Sustainability in Fashion: Realistic or Idealistic?

I think it’s really interesting to think about what “sustainability” even means in fashion. At the route of the industry is the need to be materialistic – “fashion” wouldn’t exist without the need to be a bit excessive or “consumeristic.” If we are pursuing sustainability to “avoid the depletion of natural resources [and] maintain an ecological balance” then it seems that fashion and true sustainability cannot co-exist.

According to a McKinsey report, the number of clothing produced annually has doubled since 2000, and exceeded 100B for the first time in 2014. Not only the production count of fashion is increasing, the number of styles we expect as consumers in a season has also grown exponentially. Then fast fashion was born. This democratized and transformed the way consumers thought about clothing – consumers now demand trendy pieces at affordable prices with… free and fast shipping.

Clothing, cotton and polyester, has never come hand in hand with environmentally friendly practices. It takes 2.7K litres of water to produce a single t-shirt (WWF). According to the UN, the fashion industry currently produces 10% of all global emissions (more than international flights and global shipping) (BoF).
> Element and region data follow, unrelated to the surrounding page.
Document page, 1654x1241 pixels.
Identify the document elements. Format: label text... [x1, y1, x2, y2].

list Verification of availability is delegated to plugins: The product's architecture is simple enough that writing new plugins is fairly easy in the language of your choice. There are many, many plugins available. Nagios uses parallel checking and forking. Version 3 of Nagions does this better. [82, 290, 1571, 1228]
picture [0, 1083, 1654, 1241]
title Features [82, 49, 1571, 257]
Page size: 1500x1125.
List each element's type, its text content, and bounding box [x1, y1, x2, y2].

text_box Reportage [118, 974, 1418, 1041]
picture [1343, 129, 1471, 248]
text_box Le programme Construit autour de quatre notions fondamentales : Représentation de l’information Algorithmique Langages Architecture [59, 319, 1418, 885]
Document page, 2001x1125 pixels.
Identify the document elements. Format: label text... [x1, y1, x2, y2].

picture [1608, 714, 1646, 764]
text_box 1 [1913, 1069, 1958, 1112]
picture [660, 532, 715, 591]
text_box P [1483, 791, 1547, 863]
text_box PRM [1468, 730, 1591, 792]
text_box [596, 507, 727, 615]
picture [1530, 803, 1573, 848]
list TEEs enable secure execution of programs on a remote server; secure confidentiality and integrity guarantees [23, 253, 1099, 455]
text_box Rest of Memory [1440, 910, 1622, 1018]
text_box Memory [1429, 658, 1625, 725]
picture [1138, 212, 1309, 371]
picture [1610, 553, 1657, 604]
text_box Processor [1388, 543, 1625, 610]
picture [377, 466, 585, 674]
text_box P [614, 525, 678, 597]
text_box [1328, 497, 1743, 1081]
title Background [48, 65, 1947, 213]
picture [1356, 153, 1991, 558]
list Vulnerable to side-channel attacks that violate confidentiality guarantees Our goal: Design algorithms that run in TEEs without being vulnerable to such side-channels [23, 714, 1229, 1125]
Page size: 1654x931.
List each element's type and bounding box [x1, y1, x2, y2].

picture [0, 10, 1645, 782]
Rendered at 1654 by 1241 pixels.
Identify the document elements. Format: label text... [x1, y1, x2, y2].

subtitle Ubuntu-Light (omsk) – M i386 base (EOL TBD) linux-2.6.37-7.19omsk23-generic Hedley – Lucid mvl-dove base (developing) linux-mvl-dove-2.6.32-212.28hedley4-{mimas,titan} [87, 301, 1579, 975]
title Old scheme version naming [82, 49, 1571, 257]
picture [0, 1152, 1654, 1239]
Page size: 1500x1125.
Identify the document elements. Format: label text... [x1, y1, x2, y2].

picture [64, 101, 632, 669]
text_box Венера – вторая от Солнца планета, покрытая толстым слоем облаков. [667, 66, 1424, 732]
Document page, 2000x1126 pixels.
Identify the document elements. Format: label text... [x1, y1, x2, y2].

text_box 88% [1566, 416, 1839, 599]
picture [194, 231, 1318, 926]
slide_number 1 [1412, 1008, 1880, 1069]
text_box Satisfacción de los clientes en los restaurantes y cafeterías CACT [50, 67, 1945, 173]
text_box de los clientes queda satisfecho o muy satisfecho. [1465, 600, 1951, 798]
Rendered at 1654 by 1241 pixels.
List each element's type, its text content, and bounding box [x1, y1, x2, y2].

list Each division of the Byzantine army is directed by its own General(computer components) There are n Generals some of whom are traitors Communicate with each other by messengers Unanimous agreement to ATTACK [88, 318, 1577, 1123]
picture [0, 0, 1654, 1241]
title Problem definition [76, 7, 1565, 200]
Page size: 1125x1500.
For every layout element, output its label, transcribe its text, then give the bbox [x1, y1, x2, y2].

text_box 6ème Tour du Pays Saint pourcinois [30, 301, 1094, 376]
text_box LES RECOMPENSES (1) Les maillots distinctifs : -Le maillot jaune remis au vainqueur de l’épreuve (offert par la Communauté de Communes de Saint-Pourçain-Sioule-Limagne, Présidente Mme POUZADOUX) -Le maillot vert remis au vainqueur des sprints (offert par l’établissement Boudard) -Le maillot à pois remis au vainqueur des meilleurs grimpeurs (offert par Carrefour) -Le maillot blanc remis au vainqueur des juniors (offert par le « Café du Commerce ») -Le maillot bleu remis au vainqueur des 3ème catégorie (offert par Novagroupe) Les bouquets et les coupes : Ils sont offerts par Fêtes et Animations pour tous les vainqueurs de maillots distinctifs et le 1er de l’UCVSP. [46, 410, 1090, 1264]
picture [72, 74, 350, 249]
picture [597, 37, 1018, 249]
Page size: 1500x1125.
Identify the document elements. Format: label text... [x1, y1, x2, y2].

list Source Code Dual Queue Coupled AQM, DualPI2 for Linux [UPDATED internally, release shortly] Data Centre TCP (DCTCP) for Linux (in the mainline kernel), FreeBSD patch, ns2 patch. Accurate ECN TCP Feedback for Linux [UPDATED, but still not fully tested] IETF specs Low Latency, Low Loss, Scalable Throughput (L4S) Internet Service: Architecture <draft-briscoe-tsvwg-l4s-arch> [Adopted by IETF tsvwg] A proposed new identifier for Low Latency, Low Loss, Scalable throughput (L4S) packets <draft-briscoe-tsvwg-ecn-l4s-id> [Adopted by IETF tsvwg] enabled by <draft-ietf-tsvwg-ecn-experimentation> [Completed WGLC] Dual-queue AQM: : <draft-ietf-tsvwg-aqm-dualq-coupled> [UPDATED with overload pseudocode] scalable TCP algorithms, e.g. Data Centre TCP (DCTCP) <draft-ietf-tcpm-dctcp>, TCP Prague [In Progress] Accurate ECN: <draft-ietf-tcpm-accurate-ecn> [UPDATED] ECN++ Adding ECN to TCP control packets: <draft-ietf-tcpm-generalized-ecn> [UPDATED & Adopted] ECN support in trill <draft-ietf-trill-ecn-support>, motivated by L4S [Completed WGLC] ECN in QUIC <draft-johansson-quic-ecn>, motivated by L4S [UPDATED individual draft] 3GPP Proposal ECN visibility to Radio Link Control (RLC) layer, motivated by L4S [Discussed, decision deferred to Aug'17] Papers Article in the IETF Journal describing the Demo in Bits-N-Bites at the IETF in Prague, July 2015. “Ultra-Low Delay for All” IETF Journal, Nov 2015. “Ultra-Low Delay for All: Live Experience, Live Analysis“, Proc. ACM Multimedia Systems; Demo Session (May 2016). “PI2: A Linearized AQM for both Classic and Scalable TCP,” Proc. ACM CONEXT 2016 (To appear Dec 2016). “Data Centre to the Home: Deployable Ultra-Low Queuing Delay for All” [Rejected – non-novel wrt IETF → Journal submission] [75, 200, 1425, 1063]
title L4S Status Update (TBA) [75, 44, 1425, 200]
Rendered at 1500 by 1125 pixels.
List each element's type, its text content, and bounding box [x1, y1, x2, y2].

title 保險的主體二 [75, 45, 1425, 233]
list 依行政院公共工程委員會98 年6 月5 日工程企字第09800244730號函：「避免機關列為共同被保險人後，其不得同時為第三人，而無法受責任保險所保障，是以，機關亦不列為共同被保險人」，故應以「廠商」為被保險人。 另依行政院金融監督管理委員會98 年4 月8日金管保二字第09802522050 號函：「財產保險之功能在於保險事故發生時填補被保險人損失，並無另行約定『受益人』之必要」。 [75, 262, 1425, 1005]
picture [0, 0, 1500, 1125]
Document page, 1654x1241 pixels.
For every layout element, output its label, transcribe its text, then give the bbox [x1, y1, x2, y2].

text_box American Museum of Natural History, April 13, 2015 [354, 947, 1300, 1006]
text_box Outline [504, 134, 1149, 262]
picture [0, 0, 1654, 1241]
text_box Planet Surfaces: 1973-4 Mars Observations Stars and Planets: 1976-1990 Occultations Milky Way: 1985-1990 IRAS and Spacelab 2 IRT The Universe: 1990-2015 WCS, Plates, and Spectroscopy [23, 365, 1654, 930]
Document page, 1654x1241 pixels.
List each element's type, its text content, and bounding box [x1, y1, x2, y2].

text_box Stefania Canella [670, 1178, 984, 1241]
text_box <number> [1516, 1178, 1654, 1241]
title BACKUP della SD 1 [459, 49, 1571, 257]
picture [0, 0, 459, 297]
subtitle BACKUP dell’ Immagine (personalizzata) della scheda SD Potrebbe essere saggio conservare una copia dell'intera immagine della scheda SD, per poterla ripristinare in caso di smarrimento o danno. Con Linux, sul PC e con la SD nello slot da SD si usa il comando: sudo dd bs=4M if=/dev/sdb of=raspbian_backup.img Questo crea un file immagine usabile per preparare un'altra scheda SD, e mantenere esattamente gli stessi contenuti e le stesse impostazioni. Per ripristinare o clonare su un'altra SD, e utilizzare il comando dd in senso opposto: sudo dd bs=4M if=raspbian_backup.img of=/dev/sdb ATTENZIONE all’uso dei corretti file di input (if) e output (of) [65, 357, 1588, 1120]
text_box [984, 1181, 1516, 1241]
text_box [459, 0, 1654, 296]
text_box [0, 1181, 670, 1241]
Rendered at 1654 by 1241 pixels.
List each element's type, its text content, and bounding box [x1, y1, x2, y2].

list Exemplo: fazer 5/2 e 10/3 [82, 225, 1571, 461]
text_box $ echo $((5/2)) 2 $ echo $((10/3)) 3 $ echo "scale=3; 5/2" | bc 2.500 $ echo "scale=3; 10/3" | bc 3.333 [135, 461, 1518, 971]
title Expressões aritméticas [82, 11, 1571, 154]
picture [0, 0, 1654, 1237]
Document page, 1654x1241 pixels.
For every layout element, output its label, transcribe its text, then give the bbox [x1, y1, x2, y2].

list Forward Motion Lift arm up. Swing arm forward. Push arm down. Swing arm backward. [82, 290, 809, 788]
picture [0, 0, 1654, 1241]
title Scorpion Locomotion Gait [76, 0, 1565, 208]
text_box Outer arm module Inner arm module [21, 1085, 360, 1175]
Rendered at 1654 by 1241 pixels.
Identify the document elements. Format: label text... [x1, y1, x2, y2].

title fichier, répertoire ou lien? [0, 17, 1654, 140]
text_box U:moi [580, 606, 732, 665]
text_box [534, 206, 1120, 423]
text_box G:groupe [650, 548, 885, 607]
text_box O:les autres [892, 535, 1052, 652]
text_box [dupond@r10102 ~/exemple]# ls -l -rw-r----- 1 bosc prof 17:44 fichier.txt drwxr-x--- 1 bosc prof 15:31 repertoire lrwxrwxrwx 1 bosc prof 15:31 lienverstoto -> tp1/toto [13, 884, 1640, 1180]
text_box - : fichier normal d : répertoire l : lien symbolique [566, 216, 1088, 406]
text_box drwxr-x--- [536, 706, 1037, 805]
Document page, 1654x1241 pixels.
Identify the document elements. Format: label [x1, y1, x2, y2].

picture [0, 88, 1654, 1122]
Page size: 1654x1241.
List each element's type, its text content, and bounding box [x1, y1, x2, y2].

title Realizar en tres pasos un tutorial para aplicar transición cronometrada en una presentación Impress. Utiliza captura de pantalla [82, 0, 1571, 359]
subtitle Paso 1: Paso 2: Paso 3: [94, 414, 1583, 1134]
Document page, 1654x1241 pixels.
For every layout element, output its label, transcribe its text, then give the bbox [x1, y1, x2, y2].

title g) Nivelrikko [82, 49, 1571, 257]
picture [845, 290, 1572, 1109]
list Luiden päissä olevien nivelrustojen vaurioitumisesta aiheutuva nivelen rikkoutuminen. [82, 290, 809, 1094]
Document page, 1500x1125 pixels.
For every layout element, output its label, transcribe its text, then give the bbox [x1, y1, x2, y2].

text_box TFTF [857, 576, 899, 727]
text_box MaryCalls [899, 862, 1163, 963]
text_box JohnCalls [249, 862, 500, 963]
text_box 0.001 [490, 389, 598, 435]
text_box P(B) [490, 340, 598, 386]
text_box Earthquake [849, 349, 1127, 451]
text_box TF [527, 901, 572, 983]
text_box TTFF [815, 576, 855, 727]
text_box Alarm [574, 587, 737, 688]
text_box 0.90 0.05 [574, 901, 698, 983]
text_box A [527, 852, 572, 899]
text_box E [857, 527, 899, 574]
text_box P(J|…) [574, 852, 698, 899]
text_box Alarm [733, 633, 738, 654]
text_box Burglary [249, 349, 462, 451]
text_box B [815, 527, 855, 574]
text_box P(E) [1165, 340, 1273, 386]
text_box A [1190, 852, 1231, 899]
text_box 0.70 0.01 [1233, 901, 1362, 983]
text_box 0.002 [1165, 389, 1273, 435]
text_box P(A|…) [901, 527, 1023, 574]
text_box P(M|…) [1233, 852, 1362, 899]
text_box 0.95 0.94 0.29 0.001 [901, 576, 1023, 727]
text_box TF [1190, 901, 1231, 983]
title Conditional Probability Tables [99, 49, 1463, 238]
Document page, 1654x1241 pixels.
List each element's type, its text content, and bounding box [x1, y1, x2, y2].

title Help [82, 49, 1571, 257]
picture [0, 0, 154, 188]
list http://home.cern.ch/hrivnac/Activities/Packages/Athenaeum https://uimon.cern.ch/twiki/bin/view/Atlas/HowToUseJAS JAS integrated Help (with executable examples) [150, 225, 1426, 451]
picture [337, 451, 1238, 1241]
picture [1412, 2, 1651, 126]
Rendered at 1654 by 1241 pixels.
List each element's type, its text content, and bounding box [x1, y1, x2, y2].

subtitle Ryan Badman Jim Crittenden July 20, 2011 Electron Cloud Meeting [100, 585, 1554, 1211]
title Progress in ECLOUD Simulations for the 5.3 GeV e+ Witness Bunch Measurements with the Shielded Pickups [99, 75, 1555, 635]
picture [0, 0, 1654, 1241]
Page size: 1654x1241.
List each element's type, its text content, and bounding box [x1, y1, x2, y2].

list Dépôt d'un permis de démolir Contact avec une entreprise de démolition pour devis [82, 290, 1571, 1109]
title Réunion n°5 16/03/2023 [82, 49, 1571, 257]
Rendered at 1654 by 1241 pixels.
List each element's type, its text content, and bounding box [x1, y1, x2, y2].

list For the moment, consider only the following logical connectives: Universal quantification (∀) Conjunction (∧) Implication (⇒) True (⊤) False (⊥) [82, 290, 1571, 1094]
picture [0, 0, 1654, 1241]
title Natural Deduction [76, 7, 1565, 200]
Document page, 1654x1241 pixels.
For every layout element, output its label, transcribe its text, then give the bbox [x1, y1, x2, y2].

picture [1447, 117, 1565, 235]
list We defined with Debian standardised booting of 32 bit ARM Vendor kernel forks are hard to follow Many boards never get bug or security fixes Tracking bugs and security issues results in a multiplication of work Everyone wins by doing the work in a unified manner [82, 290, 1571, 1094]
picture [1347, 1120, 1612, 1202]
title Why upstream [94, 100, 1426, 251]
I’m not focusing on colour right now as I am about designers who are going to focus on sustainability, who are going to focus on responsibility, who are going to talk about fashion as something that is not so much disposable or can be easily thrown away … I want to hear about why fashion is worth it.

Anna Wintour, VOGUE: Go ask Anna

And yet, sustainability is the “new trend” of the fashion industry. It advocates designers and consumers to look for sustainable practices – to shop vintage, to reuse materials (e.g., Reformation), to use more sustainable materials (e.g., Girlfriend Collective). But at the heart of it, shouldn’t the industry be promoting a conscious decision to consume less in totality?

But as Business of Fashion reports, this type of “true anti-consumerism” is not scalable.

Anti-consumption designers can be limited in their ability to scale. It’s virtually impossible to grow a brand that relies on unusual, often expensive or hard to find materials into a global business. Often that isn’t their goal.

Sustainability in fashion just doesn’t quite work – or realistically make sense. Yes, the industry has made strides in becoming more environmentally conscious. This past summer, major fashion players (150 brands that make up 30% of the global industry) met with world leaders at the G7 summit, agreeing on a “Fashion Pact.” This stated that companies will take action to lessen fashion’s impact on the climate.

When you’re in fashion, the best ‘police officer’ is not the state, but it is the consumer.

Marie-Claire Daveu, Chief Sustainability Officer at Kering

At the end of the day, any form of sustainability can only be dictated by the consumer, not the industry.